Binyamin Appelbaum's powerful new book The Economists' Hour: False Prophets, Free Markets, and the Fracture of Society is a lively, colorful, and highly insightful contemporary economic history. The arc of the book follows the seemingly unstoppable emergence of the free market theories of Milton Friedman all the way through to the discrediting of those theories in the wake of the global crisis of 2008. The full panorama of personalities are here, from Kahn, Burns, Volcker and Greenspan to Carter, Reagan, Bush, Clinton and Obama, with a smattering of personalities such as George Schultz, Wendy and Phil Gramm, and Marty Feldstein along the way. The following is a brief excerpt on financial derivatives from the book. The economic establishment had protected derivatives from regulation in the late 1990s, but that came back to haunt the global economy in the crisis when a form of derivatives called credit default swaps added billions in losses:
"Shortly after Brooksley Born became the head of the Commodity Futures Trading Corporation (responsible for regulating commodities, futures, and other derivatives) in August 1996, taking the job once held by Wendy Gramm, Born was invited to lunch by Alan Greenspan, who explained his view that markets would police fraud. Born was bemused: as a lawyer, she often had represented the victims of financial frauds. Her clients had included victims of the legendary effort by the Hunt brothers, a pair of Texas oil heirs, to corner the market in silver in the late 1970s. She knew the Hunts had not been stopped by the market; they had been stopped by the CFTC.
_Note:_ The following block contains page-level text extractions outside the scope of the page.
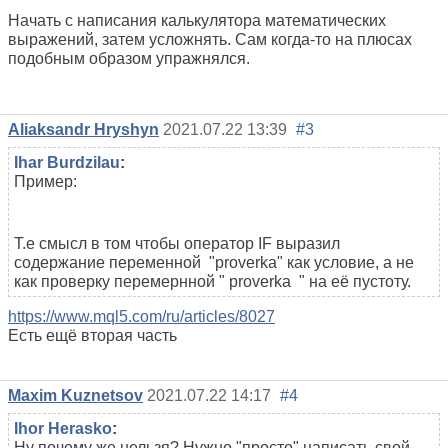
Начать с написания калькулятора математических
выражений, затем усложнять. Сам когда-то на плюсах
подобным образом упражнялся.
Aliaksandr Hryshyn
2021.07.22 13:39
#3
Ihar Burdzilau
:
Пример:
Т.е смысл в том чтобы оператор IF выразил
содержание переменной "
proverka" как условие, а не
как проверку перемернной "
proverka
"
на её пустоту.
https://www.mql5.com/ru/articles/8027
Есть ещё вторая часть
Maxim Kuznetsov
2021.07.22 14:17
#4
Ihor Herasko
:
Ну почему же нельзя? Нужно "просто" написать свой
"The market in credit derivatives soon caught Born's attention. She was struck by the industry's adamant opposition to the most basics forms of regulation, like record keeping and reporting. 'That puzzled me,' she said. 'What was it that was in this market that had to be hidden? Why did it have to be a completely dark market? So it made me very suspicious and troubled.' In early 1998, her staff began to prepare a tentative first step toward regulation, a request for public comment. Before the industry even had a chance to object, however, the Clinton administration tried to shut down Born's plan. According to the Washington Post, Larry Summers, then a deputy to Treasury Secretary Robert Rubin, called Born and told her, 'I have thirteen bankers in my office and they say if you go forward with this you will cause the worst financial crisis since World War II.' That April, Born was summoned to a meeting with Rubin, Greenspan, and Arthur Levitt, the chairman of the Securities and Exchange Commission. The men took turns telling her to drop the issue.
"The aversion to regulation had reached such a pitch in Washington that a proposal to talk about proposing rules had caused a firestorm.
"Born released the proposal, which did not cause the predicted crisis.
"It did, however, prompt her opponents in other parts of the government to issue an extraordinary public statement expressing 'grave concerns,' questioning the CFTC's authority and urging Congress to intervene. At a hearing in July, Summers told Congress that Born had 'cast the shadow of regulatory uncertainty over an otherwise thriving market.' He had a sympathetic audience: Phil Gramm. 'I see no evidence whatsoever to suggest that this is a troubled market,' Gramm said.